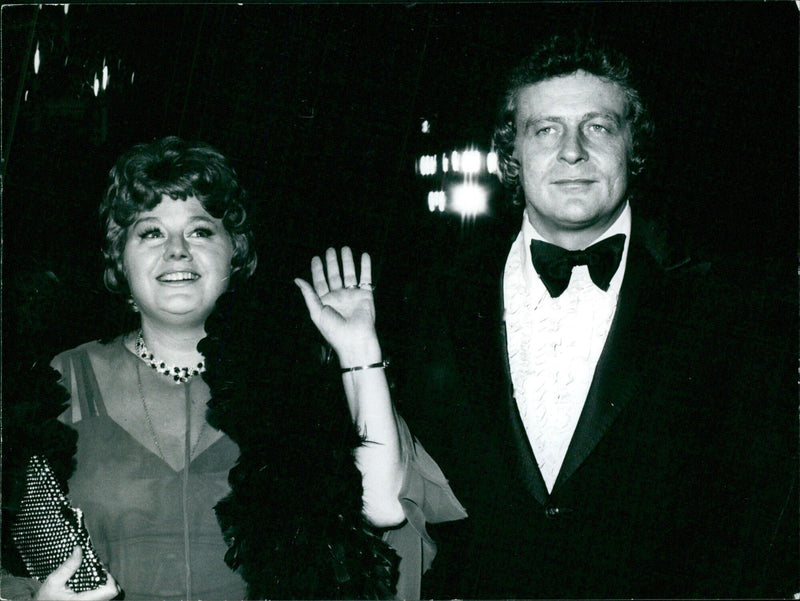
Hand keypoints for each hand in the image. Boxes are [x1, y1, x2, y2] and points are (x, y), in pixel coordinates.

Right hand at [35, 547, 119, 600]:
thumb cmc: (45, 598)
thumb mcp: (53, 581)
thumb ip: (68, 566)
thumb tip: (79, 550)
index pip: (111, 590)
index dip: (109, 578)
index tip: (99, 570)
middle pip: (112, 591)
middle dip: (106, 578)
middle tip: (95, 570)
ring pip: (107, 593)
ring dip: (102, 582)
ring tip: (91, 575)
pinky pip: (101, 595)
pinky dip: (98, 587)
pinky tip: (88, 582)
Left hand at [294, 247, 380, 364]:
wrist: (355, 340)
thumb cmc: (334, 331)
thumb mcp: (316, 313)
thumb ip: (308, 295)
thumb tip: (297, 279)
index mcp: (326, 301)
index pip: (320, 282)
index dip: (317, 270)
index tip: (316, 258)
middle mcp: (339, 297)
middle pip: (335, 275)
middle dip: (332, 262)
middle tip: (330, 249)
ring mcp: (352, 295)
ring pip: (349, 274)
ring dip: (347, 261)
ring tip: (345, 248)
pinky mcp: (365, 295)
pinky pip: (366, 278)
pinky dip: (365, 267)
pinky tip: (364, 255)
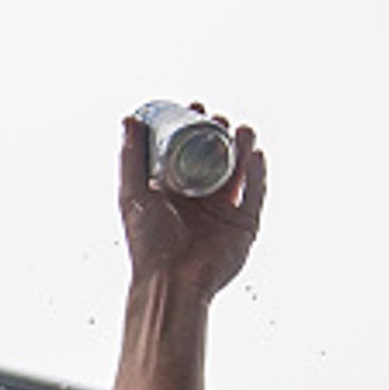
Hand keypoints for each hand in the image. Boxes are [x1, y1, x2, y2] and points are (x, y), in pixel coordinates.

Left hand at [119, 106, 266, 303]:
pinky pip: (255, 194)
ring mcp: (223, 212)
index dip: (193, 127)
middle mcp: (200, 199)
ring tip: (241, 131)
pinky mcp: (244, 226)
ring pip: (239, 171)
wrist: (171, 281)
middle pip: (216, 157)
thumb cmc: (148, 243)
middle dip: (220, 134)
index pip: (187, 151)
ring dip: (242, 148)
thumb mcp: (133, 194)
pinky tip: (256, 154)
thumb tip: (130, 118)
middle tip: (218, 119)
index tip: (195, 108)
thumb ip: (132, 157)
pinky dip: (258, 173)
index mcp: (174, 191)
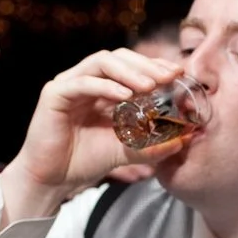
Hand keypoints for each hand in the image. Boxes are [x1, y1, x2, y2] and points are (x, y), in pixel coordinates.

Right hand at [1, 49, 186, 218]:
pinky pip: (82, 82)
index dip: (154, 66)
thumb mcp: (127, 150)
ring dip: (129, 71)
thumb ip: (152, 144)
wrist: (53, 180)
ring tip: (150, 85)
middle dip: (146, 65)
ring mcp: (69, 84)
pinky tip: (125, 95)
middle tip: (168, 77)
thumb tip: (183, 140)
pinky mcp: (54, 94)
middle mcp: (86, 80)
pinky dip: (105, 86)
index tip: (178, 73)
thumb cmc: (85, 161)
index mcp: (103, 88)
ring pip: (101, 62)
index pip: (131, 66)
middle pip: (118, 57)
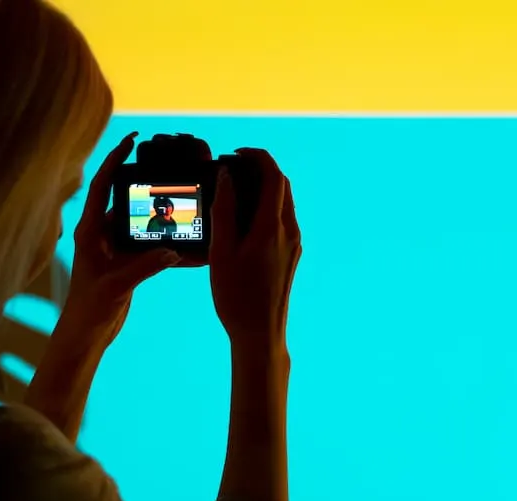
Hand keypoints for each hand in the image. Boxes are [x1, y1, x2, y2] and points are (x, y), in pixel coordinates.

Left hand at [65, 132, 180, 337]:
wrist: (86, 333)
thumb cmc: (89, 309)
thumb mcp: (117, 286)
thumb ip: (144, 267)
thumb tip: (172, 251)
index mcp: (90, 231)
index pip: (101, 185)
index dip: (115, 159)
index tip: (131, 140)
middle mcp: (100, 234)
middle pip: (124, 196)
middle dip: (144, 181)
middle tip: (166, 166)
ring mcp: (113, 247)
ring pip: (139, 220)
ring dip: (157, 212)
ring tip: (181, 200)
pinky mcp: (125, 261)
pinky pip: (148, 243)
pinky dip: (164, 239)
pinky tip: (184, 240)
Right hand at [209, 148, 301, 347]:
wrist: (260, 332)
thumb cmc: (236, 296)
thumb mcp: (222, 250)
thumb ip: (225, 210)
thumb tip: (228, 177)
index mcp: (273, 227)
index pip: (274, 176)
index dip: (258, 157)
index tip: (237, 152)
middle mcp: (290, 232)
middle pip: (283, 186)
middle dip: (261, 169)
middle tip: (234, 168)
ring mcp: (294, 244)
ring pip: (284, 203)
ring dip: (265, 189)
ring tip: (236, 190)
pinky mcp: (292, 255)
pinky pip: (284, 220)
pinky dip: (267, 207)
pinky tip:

**ABOUT THIS EXERCISE:** Would you retype all the lines shown above, exactly as written and without any picture?

**RESPONSE TO THIS EXERCISE:**
Hand keypoints for each hand in the image. Boxes are [x1, y1, x2, y2] and points are (x, y), in pixel coordinates.

Right hand at [35, 547, 119, 600]:
thumb cmc: (45, 598)
thumb mcp: (53, 581)
thumb ip: (68, 566)
thumb tip: (79, 550)
index pip: (111, 590)
index dip: (109, 578)
index tip: (99, 570)
middle pip: (112, 591)
middle dip: (106, 578)
middle tip: (95, 570)
ring pip: (107, 593)
ring dip: (102, 582)
ring tip: (91, 575)
pinky pip: (101, 595)
pinky dip: (98, 587)
pinky tip: (88, 582)
Left hand at [294, 247, 380, 364]:
wrist: (355, 340)
thumb cmc: (334, 331)
thumb mcp: (316, 313)
thumb ip: (308, 295)
thumb tip: (297, 279)
index mcp: (326, 301)
index pip: (320, 282)
index dip: (317, 270)
index tip: (316, 258)
middle mcp: (339, 297)
middle pip: (335, 275)
middle dip: (332, 262)
middle tip: (330, 249)
ring mcp: (352, 295)
ring pip: (349, 274)
ring dip: (347, 261)
ring tip: (345, 248)
pinky mcp: (365, 295)
pinky pip: (366, 278)
pinky dip: (365, 267)
pinky tip: (364, 255)
Hand keypoints for each hand in the image. Boxes are [x1, y1, x2, y2] and points are (x, y), in pixel coordinates.

Left hand at [119, 106, 266, 303]:
pinky pip: (255, 194)
ring mcp: (223, 212)
index dip: (193, 127)
middle mcp: (200, 199)
ring tip: (241, 131)
pinky mcp: (244, 226)
ring pip: (239, 171)
wrist: (171, 281)
middle pip: (216, 157)
thumb cmc: (148, 243)
middle dip: (220, 134)
index pip: (187, 151)
ring dip: (242, 148)
thumb mcp: (133, 194)
pinky tip: (256, 154)
thumb tip: (130, 118)
middle tip: (218, 119)
index tip: (195, 108)
thumb ip: (132, 157)
pinky dip: (258, 173)
index mcp: (174, 191)
Hand keypoints for each hand in the image. Boxes are [x1, y1, x2, y2] and points are (x, y), in pixel coordinates.

Right hand at [1, 49, 186, 218]:
pinky pip: (82, 82)
index dip: (154, 66)
thumb mcp: (127, 150)
ring dip: (129, 71)
thumb ip: (152, 144)
wrist: (53, 180)
ring tip: (150, 85)
middle dip: (146, 65)
ring mcp: (69, 84)
pinky tip: (125, 95)
middle tip: (168, 77)
thumb tip: (183, 140)
pinky mcp: (54, 94)
middle mcp: (86, 80)
pinky dip: (105, 86)
index tip: (178, 73)
thumb cmc: (85, 161)
index mcp: (103, 88)
ring pip: (101, 62)
index pip: (131, 66)
middle pip: (118, 57)
Hand keypoints for each hand in the image. Boxes are [x1, y1, x2, y2] and points are (x, y), in pixel coordinates.

Left hand at [65, 132, 180, 337]:
wrist: (86, 333)
thumb cmc: (89, 309)
thumb mcp: (117, 286)
thumb ip: (144, 267)
thumb tip: (172, 251)
index mcp: (90, 231)
index pip: (101, 185)
index dip: (115, 159)
index tip: (131, 140)
middle mcp: (100, 234)
middle pip: (124, 196)
middle dip: (144, 181)
middle tip: (166, 166)
ring mcp: (113, 247)
ring pip: (139, 220)
ring dip: (157, 212)
ring tip: (181, 200)
pinky mcp: (125, 261)
pinky pip: (148, 243)
pinky dip: (164, 239)
pinky tip: (184, 240)
Right hand at [209, 148, 301, 347]:
wrist: (260, 332)
thumb cmc: (236, 296)
thumb mcp: (222, 250)
thumb ip: (225, 210)
thumb tip: (228, 177)
index mcp: (273, 227)
index pip: (274, 176)
index dip: (258, 157)
index tip: (237, 152)
middle mcp: (290, 232)
middle pip: (283, 186)
middle dip: (261, 169)
middle tip: (234, 168)
ring mcp: (294, 244)
ring pip: (284, 203)
ring dip: (265, 189)
ring tip: (236, 190)
pinky mcp: (292, 255)
pinky pip: (284, 220)
pinky dip: (267, 207)
pinky tip:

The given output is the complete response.